A Robinhood initial public offering (IPO) has been in the rumor mill for more than a year.

The first indication that Robinhood would go public came when it brought on longtime Amazon executive Jason Warnick to be its CFO. That was a year ago, and today Robinhood remains a private company.

However, Robinhood has not been opaque about its plans for an initial public offering. One of the company’s co-CEOs, Baiju Bhatt, said last year that an IPO is “something we think is very much in the future. Being a public company closely aligns with our mission.”

So, what exactly is Robinhood’s mission?

Robinhood’s Mission

When Warnick was introduced as the company’s first CFO, he echoed Robinhood’s mission in a public statement. He said he looked “forward to advancing our mission to democratize America’s financial system.”

The rest of the Robinhood mission statement reads, “We believe that everyone should have access to the financial markets, so we’ve built Robinhood from the ground up to make investing friendly, approachable and understandable for newcomers and experts alike.”
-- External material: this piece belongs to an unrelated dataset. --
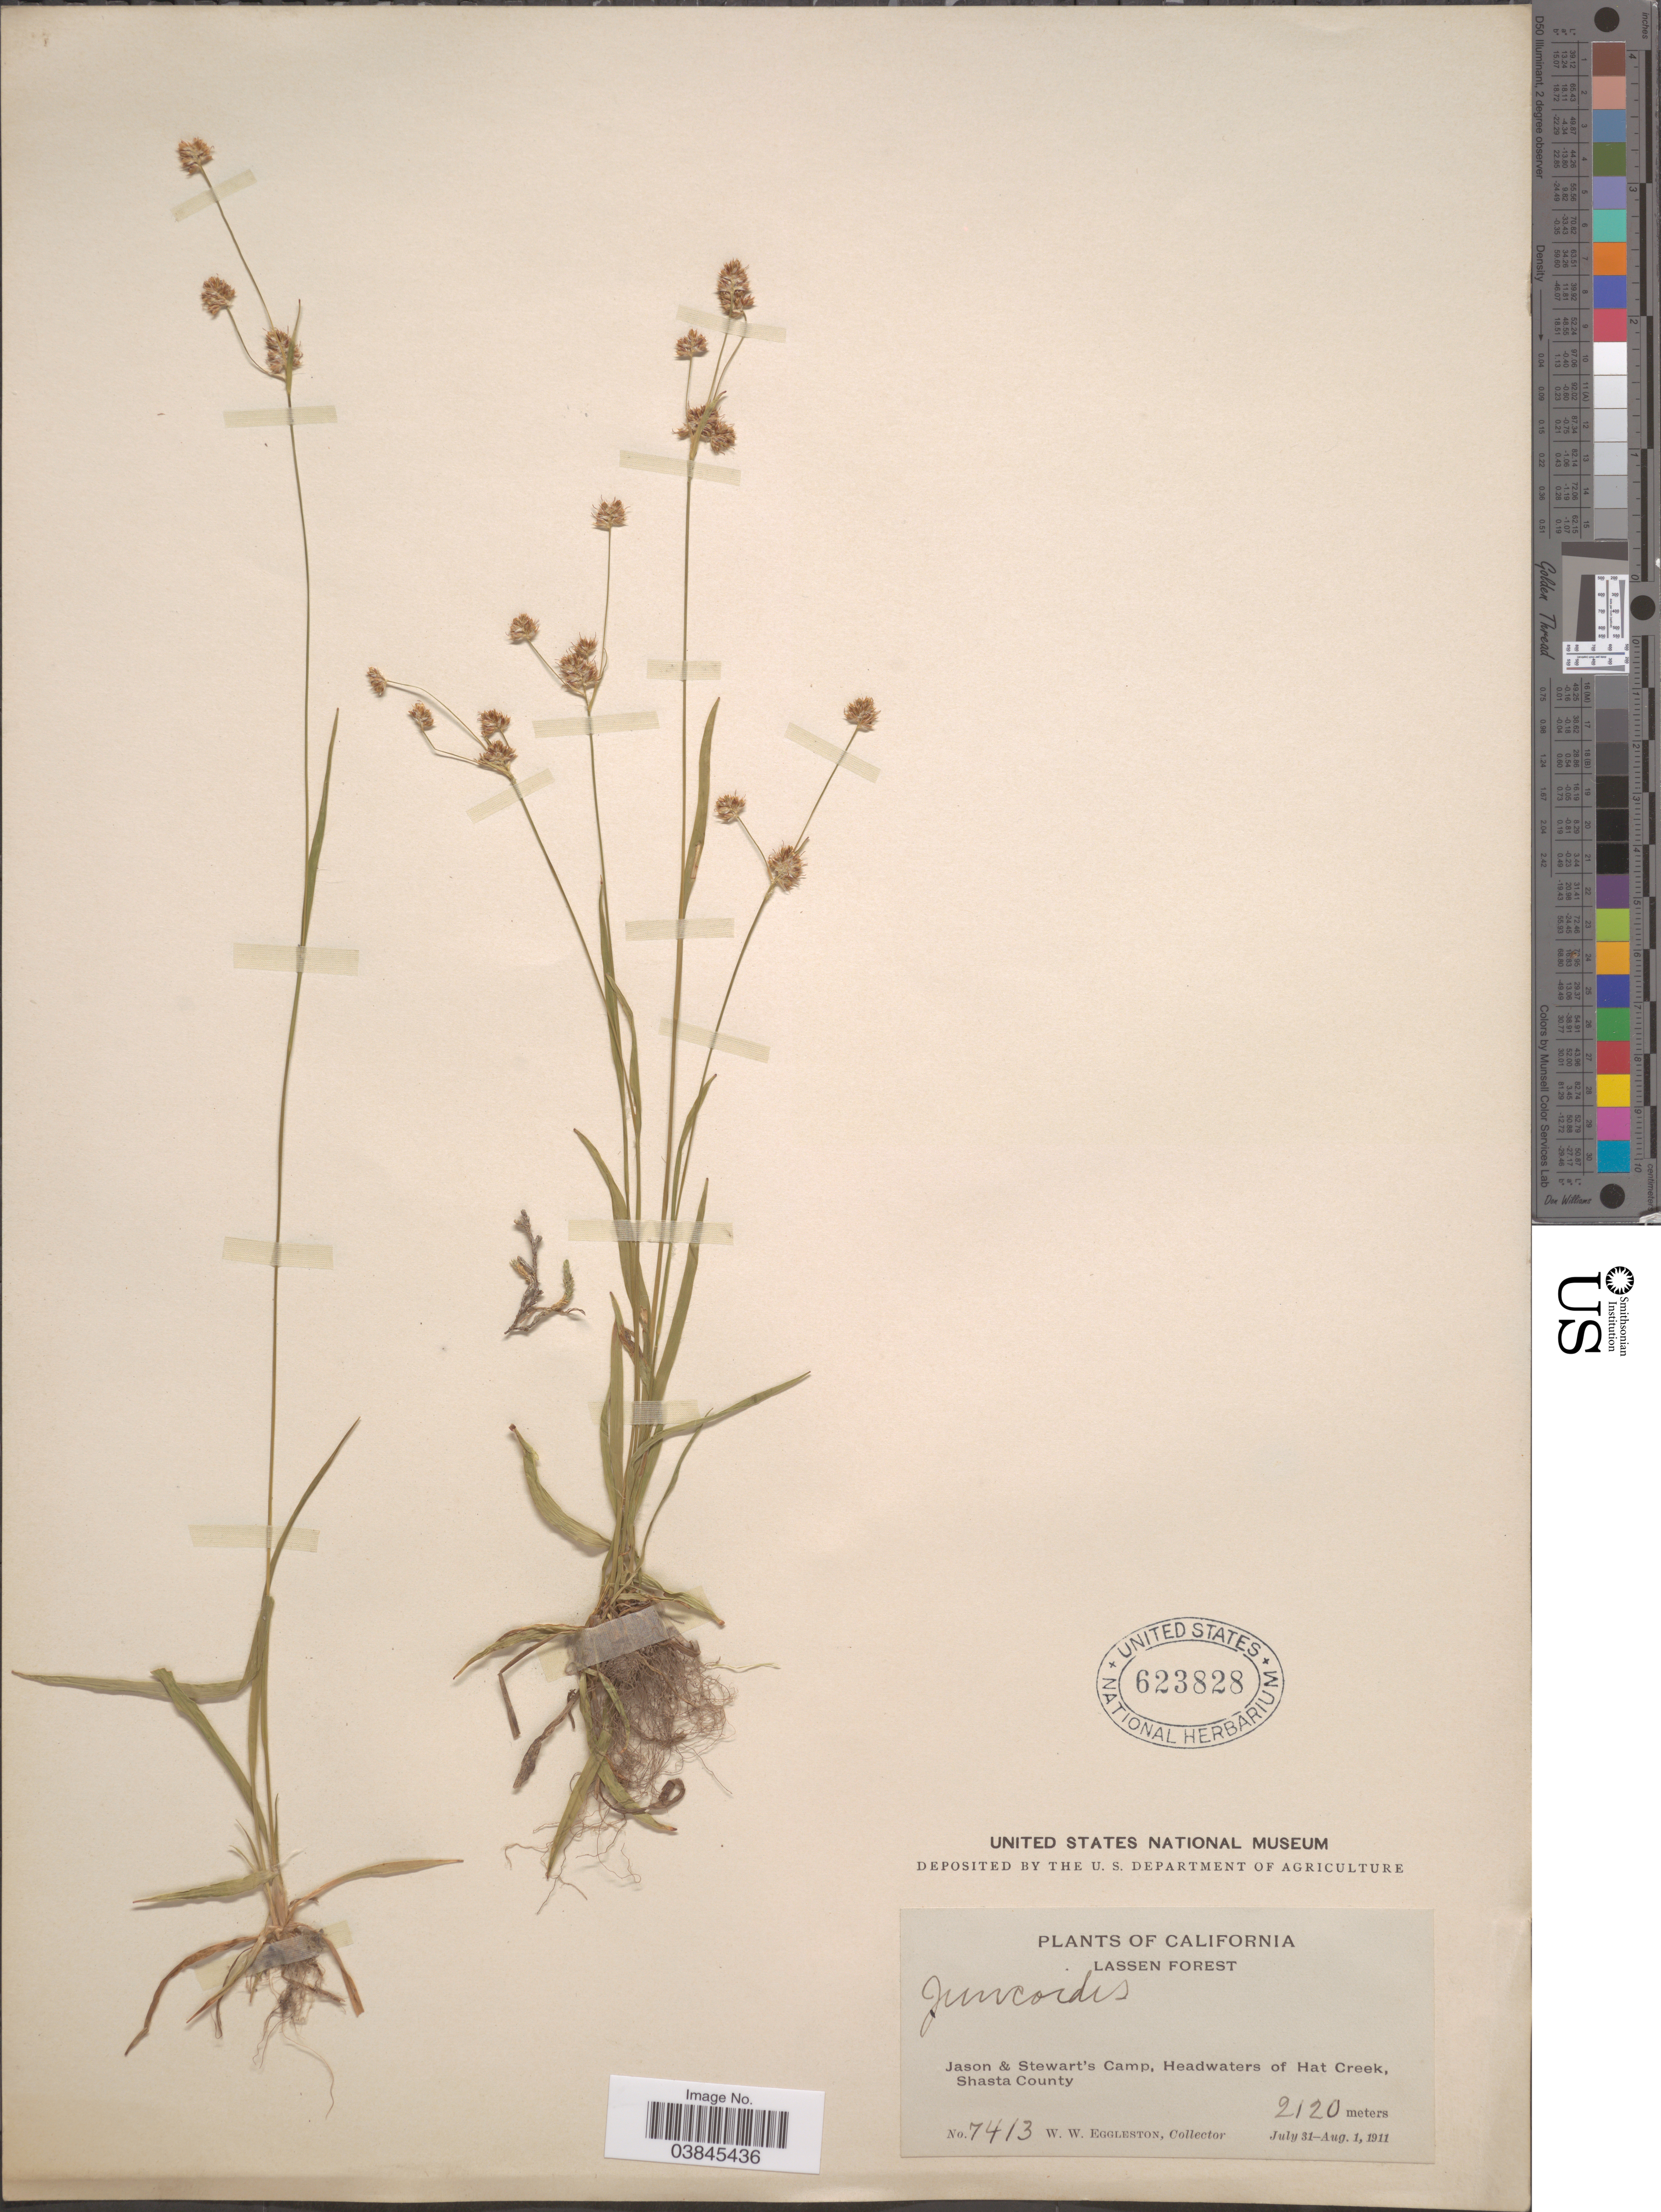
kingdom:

By offering zero-fee stock trading, Robinhood lowers the barrier to entry for investors. And since its founding in 2012, the company has successfully pulled in new users.

Robinhood is used by investors of all ages, but it is immensely popular with the younger crowd.  It is essentially a one-stop shop for millennial investors. And the platform is growing like wildfire.

In February of 2018, Robinhood had 3 million users. In May of that year, that number grew to 4 million. Then in August, it was 5 million. By October 2018, the platform had 6 million users.

That was one year ago, and there aren’t any updated user metrics available to the public. The Robinhood user base is likely much larger now. And a Robinhood IPO could push the company into the spotlight and attract even more users.

Robinhood is leveling the playing field with zero-fee trading.

Robinhood’s Newer Features

Options Trading

In 2017, the platform incorporated options trading capabilities. This was yet another blow to trading services like Charles Schwab (NYSE: SCHW), E-Trade (Nasdaq: ETFC) and TD Ameritrade (Nasdaq: AMTD), as Robinhood offers these tools at a much lower price than these traditional brokerages. Robinhood’s option trading feature is very straightforward with few bells and whistles. Nonetheless, it is another tool Robinhood has to rope in investors.

Cryptocurrency Trading

A year ago, it seemed that Robinhood wouldn’t venture into cryptocurrency trading.

“I wouldn’t say that we’re anticipating a massive shift from stocks to cryptocurrencies,” Vladimir Tenev, Robinhood’s co-founder, stated last October.

It seems Tenev realized the benefits of breaking into the emerging crypto market. Three months after he made that statement, Robinhood launched its cryptocurrency trading service. As with its options and stock trading services, it is commission-free.

“Now it’s become more and more clear [that bitcoin is an] investing asset,” Tenev remarked. Crypto is not only an asset, but also an exceedingly popular one. Robinhood had 1 million users on the cryptocurrency trading feature within five days of its launch.

Will Robinhood IPO in 2019?

As we mentioned earlier, last year a Robinhood IPO seemed imminent. A year later, Robinhood remains a private company.

Plus, the company recently finished another late-stage funding round. The Series E round raised $323 million based on the company’s $7.6 billion valuation.

So, the question remains: Will Robinhood IPO this year?

It’s difficult to say. Certainly, hiring Jason Warnick as the company’s CFO suggested that a public offering was on the horizon. But the funding round suggests that a Robinhood IPO could be months down the road.

Will the Robinhood IPO Be a Good Investment?

If and when Robinhood does IPO, it may not even be an investment worth considering. As we’ve seen with the many tech IPOs in 2019, these companies tend to be overvalued. Robinhood does indeed offer a great service, as does Uber. But that didn’t stop Uber’s stock from underperforming. The same fate could await Robinhood.

Plus, much of the money made in startup investing is made pre-IPO. Institutional investors can buy millions of dollars’ worth of shares at a reduced price. By the time the company goes public, the share price is often inflated.

However, Robinhood does have a solid business model and offers an innovative technology.

It is a disrupter to traditional trading services, much like Netflix was a disrupter to the video rental business. It worked out pretty well for Netflix, why shouldn’t Robinhood find success?

Time can only tell. Until Robinhood IPOs, retail investors can only continue to watch from the sidelines.

Action Plan 

IPO investing can be risky. You may hit a home run or strike out completely. With IPO ETFs, you can maximize your exposure to burgeoning companies while minimizing the risk. It’s another great ETF investing opportunity.